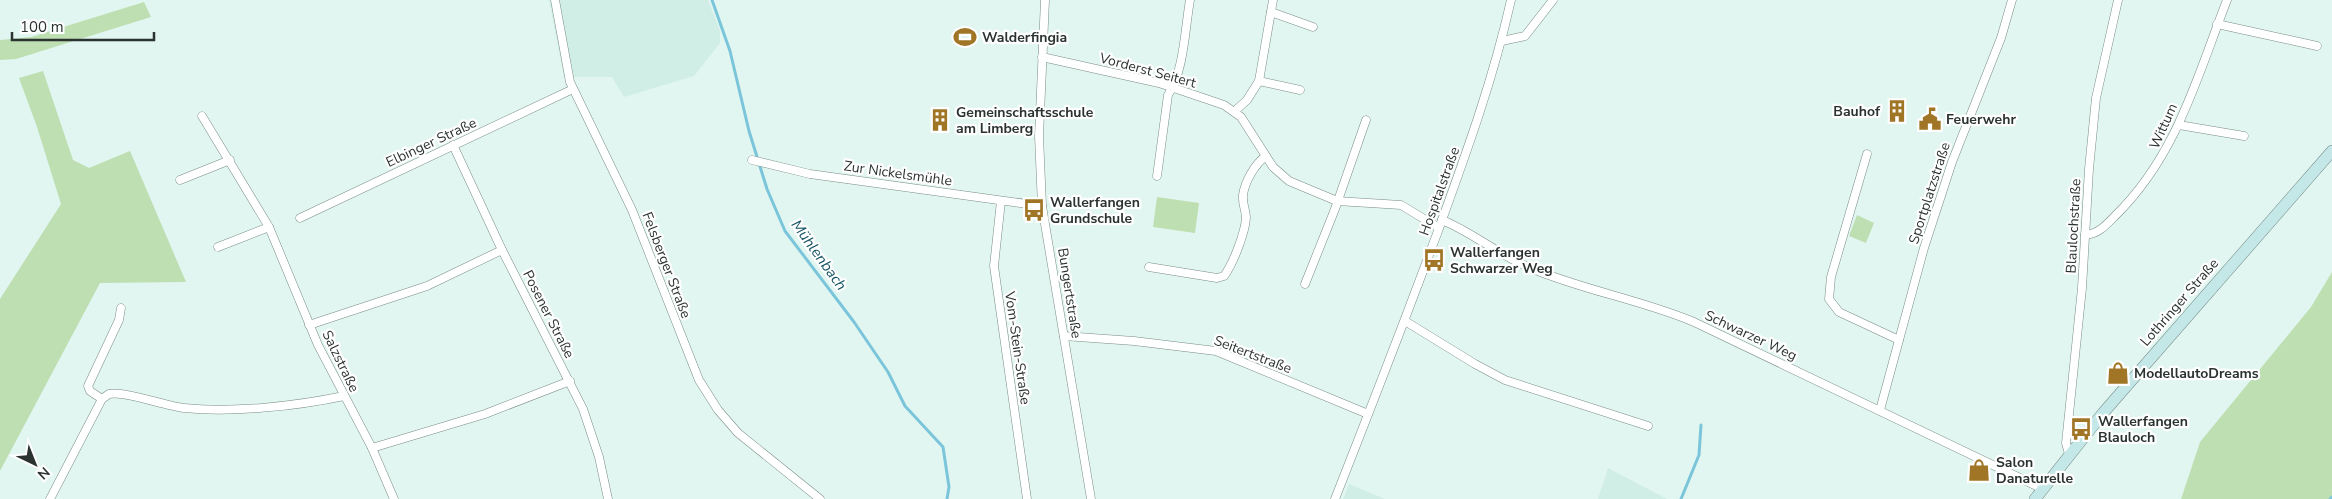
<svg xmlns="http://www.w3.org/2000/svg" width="2332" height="499" font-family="'Nunito Sans',sans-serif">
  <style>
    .built { fill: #d0ede6 }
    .green { fill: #bddfb2 }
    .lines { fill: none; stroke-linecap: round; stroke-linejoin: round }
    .stream { stroke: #7bc5da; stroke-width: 3 }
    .street-casing { stroke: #798c87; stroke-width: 9 }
    .secondary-casing { stroke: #798c87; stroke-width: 12 }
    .street { stroke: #fff; stroke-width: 8 }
    .secondary { stroke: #c4e7e8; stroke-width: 11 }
    .labels { text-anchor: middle; stroke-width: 4.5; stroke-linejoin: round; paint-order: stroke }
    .poi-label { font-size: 14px; font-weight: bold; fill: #2b3331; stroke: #fefefe; text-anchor: start }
    .street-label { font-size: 14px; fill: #2b3331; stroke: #fefefe }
    .water-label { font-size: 15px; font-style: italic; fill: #165464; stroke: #fefefe }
  </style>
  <rect width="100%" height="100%" fill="#e2f6f1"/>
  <g class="built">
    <polygon points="549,0 708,0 720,31 720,43 694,76 624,97 612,77 564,77"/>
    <polygon points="1608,468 1667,499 1598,499"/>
    <polygon points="1349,484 1385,499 1343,499"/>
  </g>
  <g class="green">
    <polygon points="144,2 151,17 16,59 0,60 0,40 31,37"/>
    <polygon points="43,71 73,160 89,168 130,151 186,282 100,283 0,471 0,299 61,204 37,127 19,78"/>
    <polygon points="1157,197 1199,203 1195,233 1153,227"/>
    <polygon points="1857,215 1874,223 1866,243 1849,236"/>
    <polygon points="2332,272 2332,499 2181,499 2200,442 2311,307"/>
  </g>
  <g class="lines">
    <g class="stream">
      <polyline points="712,0 730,51 749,131 767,189 785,231 854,322 888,372 905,406 943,447 949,487 947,499"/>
      <polyline points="1681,499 1699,455 1701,425"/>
      <polyline points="2330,499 2332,497"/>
    </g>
    <defs>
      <g id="street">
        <polyline points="555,0 570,82 632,210 699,380 718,410 738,433 820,499"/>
        <polyline points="1045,0 1039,136 1042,206 1091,499"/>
        <polyline points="1271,12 1313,27"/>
        <polyline points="2217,24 2317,46"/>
        <polyline points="1502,41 1525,36 1553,0"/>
        <polyline points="1042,57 1159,83 1224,105 1241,117 1273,167 1289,181 1337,201 1401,205 1439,228"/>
        <polyline points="1259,81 1300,90"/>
        <polyline points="1235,111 1247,100 1259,81 1273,0"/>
        <polyline points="202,116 269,227 318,345 372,448 394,499"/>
        <polyline points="2179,125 2244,136"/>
        <polyline points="453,145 502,250 583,409 599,457 608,499"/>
        <polyline points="1867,154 1831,277 1829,299 1839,312 1899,340"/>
        <polyline points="752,160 810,174 1042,206"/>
        <path d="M1157 176 1168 95C1184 72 1185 28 1190 0"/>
        <polyline points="180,180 230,160"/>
        <polyline points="1001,201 994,266 1027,499"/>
        <polyline points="300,218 573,89"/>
        <path d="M1442 220C1474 233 1501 257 1533 269 1586 291 1642 300 1694 322L2043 489"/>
        <path d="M2085 235C2099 234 2107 224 2116 215 2177 155 2197 77 2227 0"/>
        <polyline points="218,247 269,227"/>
        <path d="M1149 267 1217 278 1224 276C1233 264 1245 233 1246 218 1246 211 1242 203 1243 195 1245 181 1255 164 1266 156"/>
        <polyline points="1305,284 1335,209 1366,120"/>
        <polyline points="1405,321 1475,364 1505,380 1648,426"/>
        <polyline points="309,325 427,286 502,250"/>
        <polyline points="1064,336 1134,341 1216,351 1368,414"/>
        <polyline points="102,399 90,391 88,386 119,320 121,308"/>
        <polyline points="1880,410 1924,248 1952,162 2001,38 2012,0"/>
        <polyline points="372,448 485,414 570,381"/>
        <polyline points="2069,454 2066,443 2082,288 2089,169 2096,98 2118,0"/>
        <path d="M50 499 102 399 109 394C127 391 164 406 184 408 232 413 297 406 344 396"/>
        <path d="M1335 499C1370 410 1405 320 1438 231 1466 154 1493 80 1511 0"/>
      </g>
      <polyline id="secondary" points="2035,499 2103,413 2332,151"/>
    </defs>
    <use href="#street" class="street-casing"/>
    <use href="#secondary" class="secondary-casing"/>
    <use href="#street" class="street"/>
    <use href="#secondary" class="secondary"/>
  </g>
  <defs>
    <symbol id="stadium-bare" viewBox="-9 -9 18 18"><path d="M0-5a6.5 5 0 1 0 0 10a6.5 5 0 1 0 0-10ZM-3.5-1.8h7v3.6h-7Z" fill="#a07525" stroke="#fefefe" stroke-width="2.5" paint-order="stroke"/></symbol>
    <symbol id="building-bare" viewBox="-9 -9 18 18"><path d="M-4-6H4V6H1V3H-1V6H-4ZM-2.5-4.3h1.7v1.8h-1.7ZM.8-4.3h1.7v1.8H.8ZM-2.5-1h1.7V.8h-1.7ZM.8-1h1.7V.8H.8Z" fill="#a07525" stroke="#fefefe" stroke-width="2.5" paint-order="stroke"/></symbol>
    <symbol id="civic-bare" viewBox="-9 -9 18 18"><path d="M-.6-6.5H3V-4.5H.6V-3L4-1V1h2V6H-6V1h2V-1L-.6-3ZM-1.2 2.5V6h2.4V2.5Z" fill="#a07525" stroke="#fefefe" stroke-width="2.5" paint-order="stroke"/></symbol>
    <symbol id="bus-bare" viewBox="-9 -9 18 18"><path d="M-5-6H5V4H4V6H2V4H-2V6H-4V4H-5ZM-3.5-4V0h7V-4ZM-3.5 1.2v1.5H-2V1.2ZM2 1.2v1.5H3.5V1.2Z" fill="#a07525" stroke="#fefefe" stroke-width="2.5" paint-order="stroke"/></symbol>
    <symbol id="shop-bare" viewBox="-9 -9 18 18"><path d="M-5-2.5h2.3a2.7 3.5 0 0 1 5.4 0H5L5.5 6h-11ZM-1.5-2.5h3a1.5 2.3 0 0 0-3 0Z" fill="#a07525" stroke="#fefefe" stroke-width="2.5" paint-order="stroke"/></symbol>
  </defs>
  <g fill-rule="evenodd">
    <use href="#stadium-bare" x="949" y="21" width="32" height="32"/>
    <use href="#building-bare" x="1881" y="95" width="32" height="32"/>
    <use href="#civic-bare" x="1914" y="103" width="32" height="32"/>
    <use href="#building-bare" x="924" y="104" width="32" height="32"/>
    <use href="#bus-bare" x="1018" y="194" width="32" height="32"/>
    <use href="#bus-bare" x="1418" y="244" width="32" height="32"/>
    <use href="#shop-bare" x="2102" y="357" width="32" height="32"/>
    <use href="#bus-bare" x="2065" y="413" width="32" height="32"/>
    <use href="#shop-bare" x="1963" y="454" width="32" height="32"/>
  </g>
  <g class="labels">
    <g class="poi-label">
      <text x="982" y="42">Walderfingia</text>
      <text x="1880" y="116" text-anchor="end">Bauhof</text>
      <text x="956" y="117">Gemeinschaftsschule<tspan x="956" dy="16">am Limberg</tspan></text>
      <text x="1946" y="124">Feuerwehr</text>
      <text x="1050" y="207">Wallerfangen<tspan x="1050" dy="16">Grundschule</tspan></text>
      <text x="1450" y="257">Wallerfangen<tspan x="1450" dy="16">Schwarzer Weg</tspan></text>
      <text x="2134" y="378">ModellautoDreams</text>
      <text x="2098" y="426">Wallerfangen<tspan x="2098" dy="16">Blauloch</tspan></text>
      <text x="1996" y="467">Salon<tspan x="1996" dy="16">Danaturelle</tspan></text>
    </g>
    <g class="street-label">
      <text transform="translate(1148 70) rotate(15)" y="5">Vorderst Seitert</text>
      <text transform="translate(2163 126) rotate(-66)" y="5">Wittum</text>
      <text transform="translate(431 142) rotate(-25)" y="5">Elbinger Straße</text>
      <text transform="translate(898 173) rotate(8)" y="5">Zur Nickelsmühle</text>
      <text transform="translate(1439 191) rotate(-70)" y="5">Hospitalstraße</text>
      <text transform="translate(1929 193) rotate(-72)" y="5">Sportplatzstraße</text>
      <text transform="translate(2073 226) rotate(-87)" y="5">Blaulochstraße</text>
      <text transform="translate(667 265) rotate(69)" y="5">Felsberger Straße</text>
      <text transform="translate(1070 293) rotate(81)" y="5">Bungertstraße</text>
      <text transform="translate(2179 302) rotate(-49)" y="5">Lothringer Straße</text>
      <text transform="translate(549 314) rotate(63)" y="5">Posener Straße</text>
      <text transform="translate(1751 335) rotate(25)" y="5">Schwarzer Weg</text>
      <text transform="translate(1018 348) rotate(82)" y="5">Vom-Stein-Straße</text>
      <text transform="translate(1253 354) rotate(21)" y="5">Seitertstraße</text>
      <text transform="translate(341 361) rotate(64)" y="5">Salzstraße</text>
    </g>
    <g class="water-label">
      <text transform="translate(819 255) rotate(54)" y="5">Mühlenbach</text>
    </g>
  </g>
  <g transform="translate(35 464) rotate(137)" stroke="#fefefe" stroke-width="4" paint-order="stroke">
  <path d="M0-4L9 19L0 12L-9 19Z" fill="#2b3331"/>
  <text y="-8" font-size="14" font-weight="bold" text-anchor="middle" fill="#2b3331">N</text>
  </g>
  <path d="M12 32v8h142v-8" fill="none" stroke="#2b3331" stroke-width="2.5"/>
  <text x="20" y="32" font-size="15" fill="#2b3331" stroke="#fefefe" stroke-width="4" paint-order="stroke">100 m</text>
</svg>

--*--

● **Prompt**:
Report each line of the listing above that uses the word "lines".

● **Written reply**:
    .lines { fill: none; stroke-linecap: round; stroke-linejoin: round }
  <g class="lines">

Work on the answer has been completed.